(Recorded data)
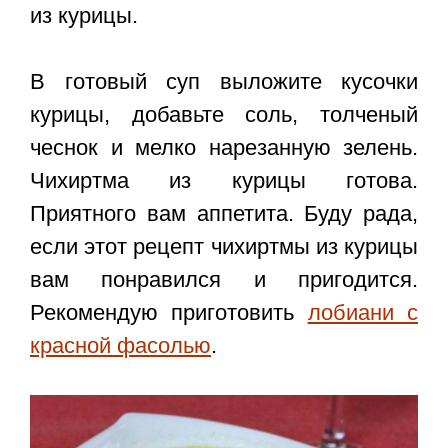
из курицы.
В готовый суп выложите кусочки
курицы, добавьте соль, толченый
чеснок и мелко нарезанную зелень.
Чихиртма из курицы готова.
Приятного вам аппетита. Буду рада,
если этот
рецепт чихиртмы из курицы
вам понравился и пригодится.
Рекомендую приготовить
лобиани с
красной фасолью
.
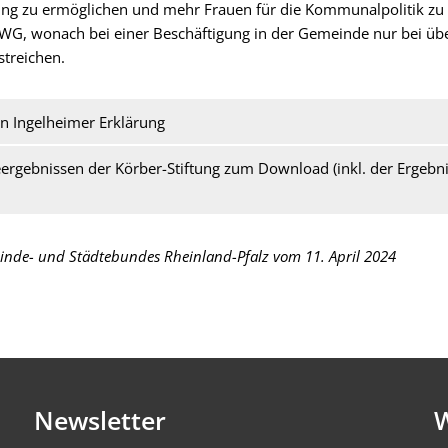
zu ermöglichen und mehr Frauen für die Kommunalpolitik zu g
WG, wonach bei einer Beschäftigung in der Gemeinde nur bei üb
 streichen.
en Ingelheimer Erklärung
rgebnissen der Körber-Stiftung zum Download (inkl. der Ergebni
nde- und Städtebundes Rheinland-Pfalz vom 11. April 2024
Newsletter
W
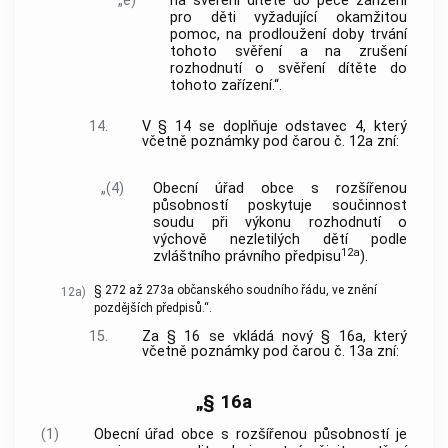
„e)
na svěření dítěte do péče zařízení
pro děti vyžadující okamžitou
pomoc, na prodloužení doby trvání
tohoto svěření a na zrušení
rozhodnutí o svěření dítěte do
tohoto zařízení.“.
14.
V § 14 se doplňuje odstavec 4, který
včetně poznámky pod čarou č. 12a zní:
„(4)
Obecní úřad obce s rozšířenou
působností poskytuje součinnost
soudu při výkonu rozhodnutí o
výchově nezletilých dětí podle
12a
zvláštního právního předpisu
).
§ 272 až 273a občanského soudního řádu, ve znění
12a)
pozdějších předpisů.“.
15.
Za § 16 se vkládá nový § 16a, který
včetně poznámky pod čarou č. 13a zní:
„§ 16a
(1)
Obecní úřad obce s rozšířenou působností je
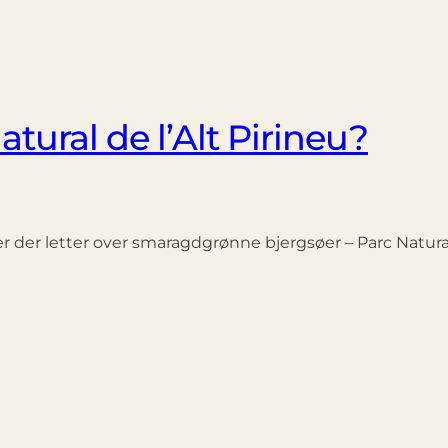
Natural de l’Alt Pirineu?
 der letter over smaragdgrønne bjergsøer – Parc Natural d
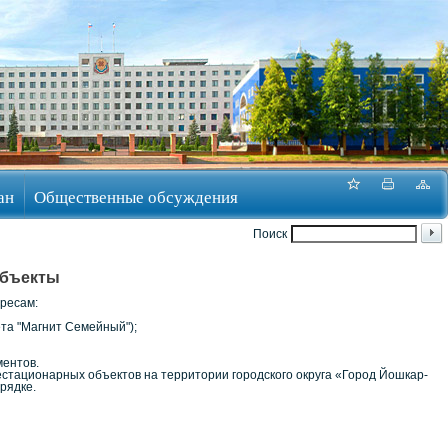
ан
Общественные обсуждения
Поиск
объекты
ресам:
ета "Магнит Семейный");
ментов.
естационарных объектов на территории городского округа «Город Йошкар-
рядке.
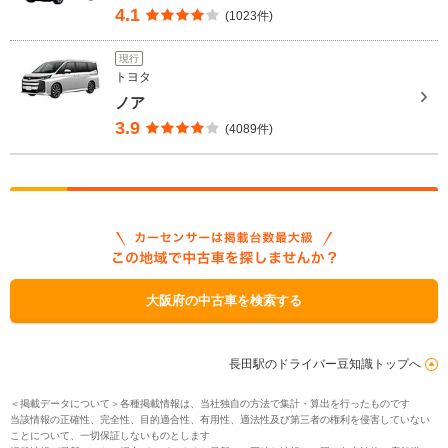
4.1
(1023件)
現行
トヨタ
ノア
3.9
(4089件)
大阪府の中古車を検索する
長田駅のドライバー豆知識トップへ
＜掲載データについて＞各種掲載情報は、当社独自の方法で集計・算出を行ったものです
当該情報の正確性、完全性、目的適合性、有用性、適法性及び第三者の権利を侵害していない
ことについて、一切保証しないものとします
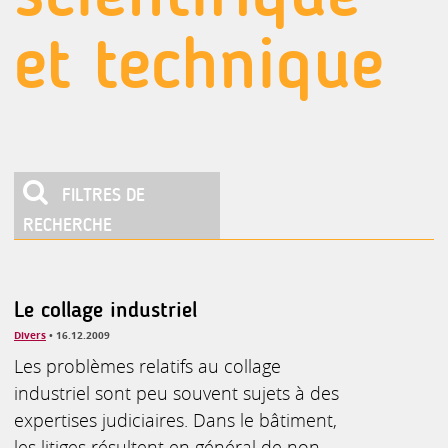
et technique
FILTRES DE
RECHERCHE
A. Activités culturelles,artistiques,communication,medias
Affaires sociales, Droit du travail
B. Agriculture, agro-alimentaire, animaux, eaux et forêts
I. Industrie et produits industriels
Le collage industriel
Divers
• 16.12.2009
Les problèmes relatifs au collage
industriel sont peu souvent sujets à des
expertises judiciaires. Dans le bâtiment,
les litiges résultent en général de non-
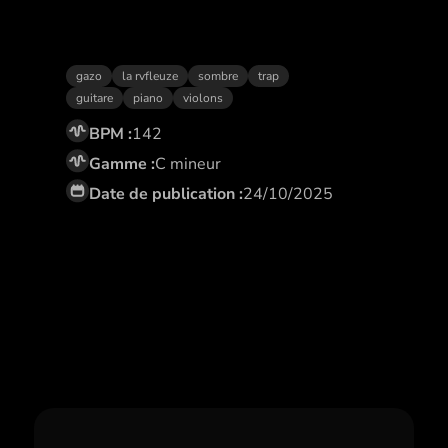
Menaçant
gazo
la rvfleuze
sombre
trap
guitare
piano
violons
BPM :
142
Gamme :
C mineur
Date de publication :
24/10/2025
Abonne toi,
et profite de remises
exclusives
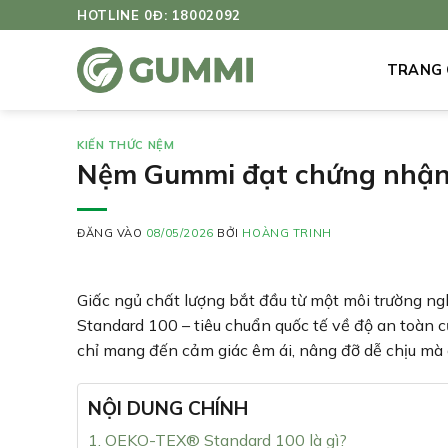
Bỏ
HOTLINE 0Đ: 18002092
qua
nội
TRANG
dung
KIẾN THỨC NỆM
Nệm Gummi đạt chứng nhậ
ĐĂNG VÀO
08/05/2026
BỞI
HOÀNG TRINH
Giấc ngủ chất lượng bắt đầu từ một môi trường n
Standard 100 – tiêu chuẩn quốc tế về độ an toàn c
chỉ mang đến cảm giác êm ái, nâng đỡ dễ chịu mà 
NỘI DUNG CHÍNH
1. OEKO-TEX® Standard 100 là gì?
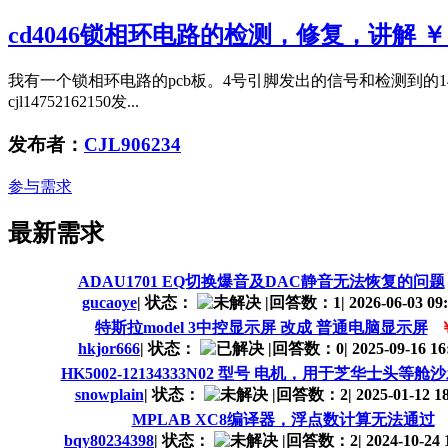
cd4046锁相环电路的检测，修复，讲解
￥
我有一个锁相环电路的pcb板。4号引脚发出的信号和检测到
cjl14752162150发...
发布者：
CJL906234
参与需求
最新需求
ADAU1701 EQ切换爆音及DAC静音无法恢复的问题
gucaoye
|
状态：
|
回答数：1
|
2026-06-03 09:
特斯拉model 3中控显示屏 改成 普通电脑显示屏
hkjor666
|
状态：
|
回答数：0
|
2025-09-16 16
HK5002-12134333N02 型号 电机，用于芝华士头等舱
snowplain
|
状态：
|
回答数：2
|
2025-01-12 18
MPLAB XC8编译器，浮点数计算无法通过
bqy80234398
|
状态：
|
回答数：2
|
2024-10-24 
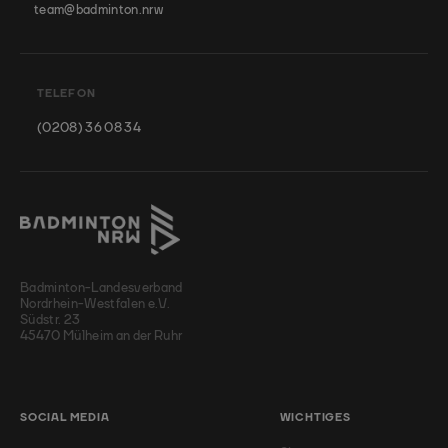
team@badminton.nrw
TELEFON
(0208) 36 08 34
Badminton-Landesverband
Nordrhein-Westfalen e.V.
Südstr. 23
45470 Mülheim an der Ruhr
SOCIAL MEDIA
WICHTIGES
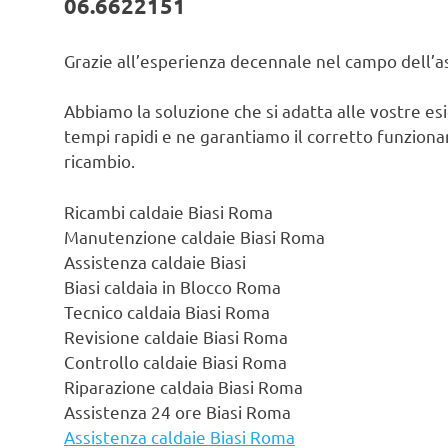
06.6622151
Grazie all’esperienza decennale nel campo dell’ass
Abbiamo la soluzione che si adatta alle vostre es
tempi rapidi e ne garantiamo il corretto funzionam
ricambio.
Ricambi caldaie Biasi Roma
Manutenzione caldaie Biasi Roma
Assistenza caldaie Biasi
Biasi caldaia in Blocco Roma
Tecnico caldaia Biasi Roma
Revisione caldaie Biasi Roma
Controllo caldaie Biasi Roma
Riparazione caldaia Biasi Roma
Assistenza 24 ore Biasi Roma
Assistenza caldaie Biasi Roma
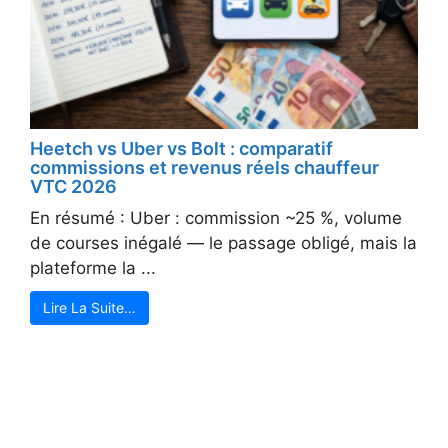
Heetch vs Uber vs Bolt : comparatif
commissions et revenus réels chauffeur
VTC 2026
En résumé : Uber : commission ~25 %, volume
de courses inégalé — le passage obligé, mais la
plateforme la ...
Lire La Suite…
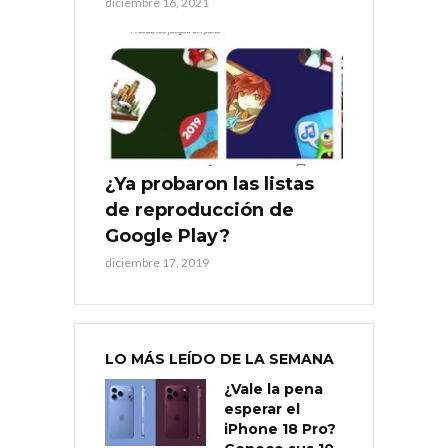
diciembre 16, 2021
¿Ya probaron las listas
de reproducción de
Google Play?
diciembre 17, 2019
LO MÁS LEÍDO DE LA SEMANA
¿Vale la pena
esperar el
iPhone 18 Pro?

[The task]: Each line of the entries above that contains "obce" is to be copied.

[Response for this exercise]:
Obecní úřad obce s rozšířenou
Obecní úřad obce s rozšířenou působností je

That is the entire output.